→ TASK GOAL
Every entry below should appear in the answer exactly as written, apart from the pictures.

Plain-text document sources
- Opening Delimiter -

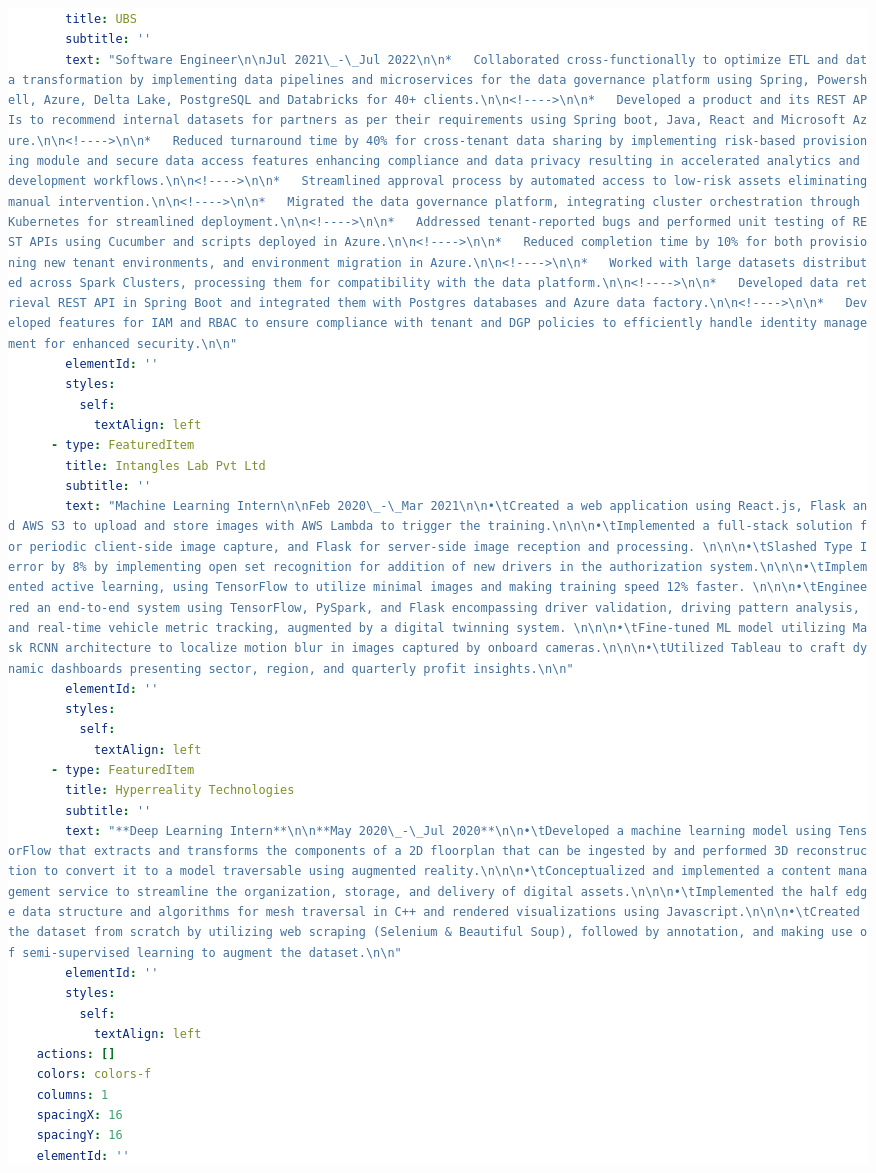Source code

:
 ```yaml
        title: UBS
        subtitle: ''
        text: "Software Engineer\n\nJul 2021\_-\_Jul 2022\n\n*   Collaborated cross-functionally to optimize ETL and data transformation by implementing data pipelines and microservices for the data governance platform using Spring, Powershell, Azure, Delta Lake, PostgreSQL and Databricks for 40+ clients.\n\n<!---->\n\n*   Developed a product and its REST APIs to recommend internal datasets for partners as per their requirements using Spring boot, Java, React and Microsoft Azure.\n\n<!---->\n\n*   Reduced turnaround time by 40% for cross-tenant data sharing by implementing risk-based provisioning module and secure data access features enhancing compliance and data privacy resulting in accelerated analytics and development workflows.\n\n<!---->\n\n*   Streamlined approval process by automated access to low-risk assets eliminating manual intervention.\n\n<!---->\n\n*   Migrated the data governance platform, integrating cluster orchestration through Kubernetes for streamlined deployment.\n\n<!---->\n\n*   Addressed tenant-reported bugs and performed unit testing of REST APIs using Cucumber and scripts deployed in Azure.\n\n<!---->\n\n*   Reduced completion time by 10% for both provisioning new tenant environments, and environment migration in Azure.\n\n<!---->\n\n*   Worked with large datasets distributed across Spark Clusters, processing them for compatibility with the data platform.\n\n<!---->\n\n*   Developed data retrieval REST API in Spring Boot and integrated them with Postgres databases and Azure data factory.\n\n<!---->\n\n*   Developed features for IAM and RBAC to ensure compliance with tenant and DGP policies to efficiently handle identity management for enhanced security.\n\n"
        elementId: ''
        styles:
          self:
            textAlign: left
      - type: FeaturedItem
        title: Intangles Lab Pvt Ltd
        subtitle: ''
        text: "Machine Learning Intern\n\nFeb 2020\_-\_Mar 2021\n\n•\tCreated a web application using React.js, Flask and AWS S3 to upload and store images with AWS Lambda to trigger the training.\n\n\n•\tImplemented a full-stack solution for periodic client-side image capture, and Flask for server-side image reception and processing. \n\n\n•\tSlashed Type I error by 8% by implementing open set recognition for addition of new drivers in the authorization system.\n\n\n•\tImplemented active learning, using TensorFlow to utilize minimal images and making training speed 12% faster. \n\n\n•\tEngineered an end-to-end system using TensorFlow, PySpark, and Flask encompassing driver validation, driving pattern analysis, and real-time vehicle metric tracking, augmented by a digital twinning system. \n\n\n•\tFine-tuned ML model utilizing Mask RCNN architecture to localize motion blur in images captured by onboard cameras.\n\n\n•\tUtilized Tableau to craft dynamic dashboards presenting sector, region, and quarterly profit insights.\n\n"
        elementId: ''
        styles:
          self:
            textAlign: left
      - type: FeaturedItem
        title: Hyperreality Technologies
        subtitle: ''
        text: "**Deep Learning Intern**\n\n**May 2020\_-\_Jul 2020**\n\n•\tDeveloped a machine learning model using TensorFlow that extracts and transforms the components of a 2D floorplan that can be ingested by and performed 3D reconstruction to convert it to a model traversable using augmented reality.\n\n\n•\tConceptualized and implemented a content management service to streamline the organization, storage, and delivery of digital assets.\n\n\n•\tImplemented the half edge data structure and algorithms for mesh traversal in C++ and rendered visualizations using Javascript.\n\n\n•\tCreated the dataset from scratch by utilizing web scraping (Selenium & Beautiful Soup), followed by annotation, and making use of semi-supervised learning to augment the dataset.\n\n"
        elementId: ''
        styles:
          self:
            textAlign: left
    actions: []
    colors: colors-f
    columns: 1
    spacingX: 16
    spacingY: 16
    elementId: ''
```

- Closing Delimiter -

→ EXERCISE OUTPUT
Source code

:
 ```yaml
        title: UBS
        subtitle: ''
        text: "Software Engineer\n\nJul 2021\_-\_Jul 2022\n\n*   Collaborated cross-functionally to optimize ETL and data transformation by implementing data pipelines and microservices for the data governance platform using Spring, Powershell, Azure, Delta Lake, PostgreSQL and Databricks for 40+ clients.\n\n<!---->\n\n*   Developed a product and its REST APIs to recommend internal datasets for partners as per their requirements using Spring boot, Java, React and Microsoft Azure.\n\n<!---->\n\n*   Reduced turnaround time by 40% for cross-tenant data sharing by implementing risk-based provisioning module and secure data access features enhancing compliance and data privacy resulting in accelerated analytics and development workflows.\n\n<!---->\n\n*   Streamlined approval process by automated access to low-risk assets eliminating manual intervention.\n\n<!---->\n\n*   Migrated the data governance platform, integrating cluster orchestration through Kubernetes for streamlined deployment.\n\n<!---->\n\n*   Addressed tenant-reported bugs and performed unit testing of REST APIs using Cucumber and scripts deployed in Azure.\n\n<!---->\n\n*   Reduced completion time by 10% for both provisioning new tenant environments, and environment migration in Azure.\n\n<!---->\n\n*   Worked with large datasets distributed across Spark Clusters, processing them for compatibility with the data platform.\n\n<!---->\n\n*   Developed data retrieval REST API in Spring Boot and integrated them with Postgres databases and Azure data factory.\n\n<!---->\n\n*   Developed features for IAM and RBAC to ensure compliance with tenant and DGP policies to efficiently handle identity management for enhanced security.\n\n"
        elementId: ''
        styles:
          self:
            textAlign: left
      - type: FeaturedItem
        title: Intangles Lab Pvt Ltd
        subtitle: ''
        text: "Machine Learning Intern\n\nFeb 2020\_-\_Mar 2021\n\n•\tCreated a web application using React.js, Flask and AWS S3 to upload and store images with AWS Lambda to trigger the training.\n\n\n•\tImplemented a full-stack solution for periodic client-side image capture, and Flask for server-side image reception and processing. \n\n\n•\tSlashed Type I error by 8% by implementing open set recognition for addition of new drivers in the authorization system.\n\n\n•\tImplemented active learning, using TensorFlow to utilize minimal images and making training speed 12% faster. \n\n\n•\tEngineered an end-to-end system using TensorFlow, PySpark, and Flask encompassing driver validation, driving pattern analysis, and real-time vehicle metric tracking, augmented by a digital twinning system. \n\n\n•\tFine-tuned ML model utilizing Mask RCNN architecture to localize motion blur in images captured by onboard cameras.\n\n\n•\tUtilized Tableau to craft dynamic dashboards presenting sector, region, and quarterly profit insights.\n\n"
        elementId: ''
        styles:
          self:
            textAlign: left
      - type: FeaturedItem
        title: Hyperreality Technologies
        subtitle: ''
        text: "**Deep Learning Intern**\n\n**May 2020\_-\_Jul 2020**\n\n•\tDeveloped a machine learning model using TensorFlow that extracts and transforms the components of a 2D floorplan that can be ingested by and performed 3D reconstruction to convert it to a model traversable using augmented reality.\n\n\n•\tConceptualized and implemented a content management service to streamline the organization, storage, and delivery of digital assets.\n\n\n•\tImplemented the half edge data structure and algorithms for mesh traversal in C++ and rendered visualizations using Javascript.\n\n\n•\tCreated the dataset from scratch by utilizing web scraping (Selenium & Beautiful Soup), followed by annotation, and making use of semi-supervised learning to augment the dataset.\n\n"
        elementId: ''
        styles:
          self:
            textAlign: left
    actions: []
    colors: colors-f
    columns: 1
    spacingX: 16
    spacingY: 16
    elementId: ''
```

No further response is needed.